La parade à Sidi Belkacem Oudaoud

«C’est un véritable moment de joie», dira Taoues qui attendait le passage des bœufs devant chez elle. Le lendemain, à l’aurore, les bœufs sont conduits à la place dite L’hed, un endroit à l’extrémité du village qui marque sa frontière avec celui de Bouatba. Une équipe de bouchers était déjà sur place. Tout le monde se regroupa là-bas. Les 10 bœufs furent immolés. Tout le monde a assisté à l’opération et chacun aida du mieux qu’il pouvait. En parallèle, les membres de comité mettaient à jour la liste des habitants du village en prévision du partage de la viande. «Nous ajoutons les nouveau-nés, les nouvelles mariées et nous enlevons les morts. Nous incluons aussi les invités. Toute personne de passage le jour d’Achoura à Souama a droit à une part», explique le président du comité. La répartition des parts se fait en effet en fonction du nombre des membres de chaque famille. Vers 11heures, un autre appel via le haut-parleur de la mosquée : «ô villageois, c’est le moment de la répartition de la viande». Aussitôt, les représentants des familles se dirigeant vers l’Hed pour chercher leur part de viande. Une opération qui se déroule sous l’œil des membres du comité et les représentants des familles. «Il ne faut surtout oublier personne», avertit un membre du comité. «Ce soir, tous les villageois auront droit au même repas, qu’ils soient riches ou pauvres, c’est cela même l’esprit de Taachourt», diront plusieurs villageois. Puis un autre moment très attendu est arrivé. Dans l’après-midi, place à la parade avec l’emblème de «Sidi Belkacem Oudaoud».

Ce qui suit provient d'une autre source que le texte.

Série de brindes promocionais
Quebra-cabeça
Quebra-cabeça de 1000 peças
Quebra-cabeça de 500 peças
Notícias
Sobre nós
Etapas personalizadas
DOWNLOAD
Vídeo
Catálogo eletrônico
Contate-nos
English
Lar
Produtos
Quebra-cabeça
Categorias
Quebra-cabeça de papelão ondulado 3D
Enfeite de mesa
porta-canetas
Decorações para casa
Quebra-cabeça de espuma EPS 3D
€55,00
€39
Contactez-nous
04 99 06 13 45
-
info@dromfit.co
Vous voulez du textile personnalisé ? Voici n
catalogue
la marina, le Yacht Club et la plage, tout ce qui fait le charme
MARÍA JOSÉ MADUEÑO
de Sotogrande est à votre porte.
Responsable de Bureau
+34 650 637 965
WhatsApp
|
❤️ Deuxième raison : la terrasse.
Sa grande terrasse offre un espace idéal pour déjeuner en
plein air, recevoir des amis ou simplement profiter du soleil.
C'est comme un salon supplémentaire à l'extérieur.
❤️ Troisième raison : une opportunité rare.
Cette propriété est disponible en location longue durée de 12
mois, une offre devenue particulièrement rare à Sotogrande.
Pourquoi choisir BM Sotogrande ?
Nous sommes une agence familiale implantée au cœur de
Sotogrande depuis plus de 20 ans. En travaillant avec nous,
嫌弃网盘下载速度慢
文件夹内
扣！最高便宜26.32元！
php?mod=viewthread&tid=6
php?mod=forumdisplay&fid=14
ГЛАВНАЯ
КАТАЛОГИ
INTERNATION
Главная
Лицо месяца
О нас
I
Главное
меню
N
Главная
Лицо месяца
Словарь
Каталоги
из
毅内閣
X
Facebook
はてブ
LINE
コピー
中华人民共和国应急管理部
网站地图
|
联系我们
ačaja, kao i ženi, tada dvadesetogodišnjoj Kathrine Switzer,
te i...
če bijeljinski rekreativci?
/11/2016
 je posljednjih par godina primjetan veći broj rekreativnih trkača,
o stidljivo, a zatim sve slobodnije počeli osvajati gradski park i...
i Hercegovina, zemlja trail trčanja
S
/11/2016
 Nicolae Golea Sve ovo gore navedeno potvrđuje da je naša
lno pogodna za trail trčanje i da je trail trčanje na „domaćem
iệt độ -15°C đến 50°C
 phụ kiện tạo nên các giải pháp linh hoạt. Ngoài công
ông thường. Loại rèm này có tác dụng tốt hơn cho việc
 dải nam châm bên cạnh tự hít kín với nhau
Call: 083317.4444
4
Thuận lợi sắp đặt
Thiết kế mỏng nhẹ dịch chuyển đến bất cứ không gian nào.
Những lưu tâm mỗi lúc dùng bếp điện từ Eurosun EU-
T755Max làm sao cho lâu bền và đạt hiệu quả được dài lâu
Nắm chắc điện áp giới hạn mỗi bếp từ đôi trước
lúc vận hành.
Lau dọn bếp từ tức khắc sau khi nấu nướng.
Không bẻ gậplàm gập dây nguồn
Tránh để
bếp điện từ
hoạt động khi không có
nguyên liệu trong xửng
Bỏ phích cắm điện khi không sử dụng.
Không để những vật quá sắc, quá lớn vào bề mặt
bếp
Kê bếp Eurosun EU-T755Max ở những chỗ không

C’est un des mausolées du village où les villageois font un pèlerinage le jour de Achoura. Plusieurs histoires se racontent sur ce saint homme. «Il a donné 7 de ses enfants pour le village», «C’est même lui qui a fondé le village de Souama», dit-on. Donc, accompagnant la procession traditionnelle avec en tête un porteur de son emblème, hommes, femmes et enfants, font le tour du village en récitant des chants religieux et traditionnels, le rythme des chansons se mêle à la spiritualité des textes, un grand moment pour les villageois, l’émotion se lisait sur tous les visages.

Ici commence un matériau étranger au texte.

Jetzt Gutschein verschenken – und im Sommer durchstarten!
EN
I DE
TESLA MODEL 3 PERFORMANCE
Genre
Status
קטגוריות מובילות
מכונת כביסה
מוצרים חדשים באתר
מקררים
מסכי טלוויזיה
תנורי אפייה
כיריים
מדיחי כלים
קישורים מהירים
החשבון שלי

Le seul village à célébrer le rituel en nocturne

Le soir arrive. Souama veille. C’est le seul village en Kabylie qui célèbre Taachourt la nuit. Sur la place du mausolée, les habitants commencent à affluer. Ils sont très nombreux, ils viennent même des villages voisins. Comme le veut la tradition à Souama, le jour de Achoura, les nouvelles mariées et les nouveau-nés viennent rendre visite au mausolée de Sidi Belkacem Oudaoud. «Je vais affronter les regards des villageois aujourd’hui. En plus, nous sommes nombreuses à venir cette année, j’espère que tout se passera bien», nous dira Lydia, une nouvelle mariée. La foule est nombreuse, les femmes habillées de leurs plus belles tenues kabyles et plus beaux bijoux. Chacun vit l’évènement à sa façon. Tout le monde est là mais pour différentes raisons. Mohand nous confiera : «J’accompagne la famille, c’est tout. Personnellement, ce genre d’événements ne me dit rien». «Je ne sors jamais de chez moi et c’est là l’occasion de voir du monde», dira Zahia. «Moi je cherche mes anciennes copines, nous nous retrouvons chaque Achoura», nous confiera Radia. A l’intérieur du mausolée, les visiteurs font le tour de la tombe de Sidi Belkacem Oudaoud. Pour certaines vieilles comme Nna Malha, c’est l’occasion de faire des prières, la réceptivité du lieu est à son comble. A l’extérieur, le couscous est servi à volonté. C’est une nuit de retrouvailles pour beaucoup de villageois, l’heure est aux embrassades. Une nuit pas comme les autres qui marquera longtemps les esprits de la population locale et des visiteurs.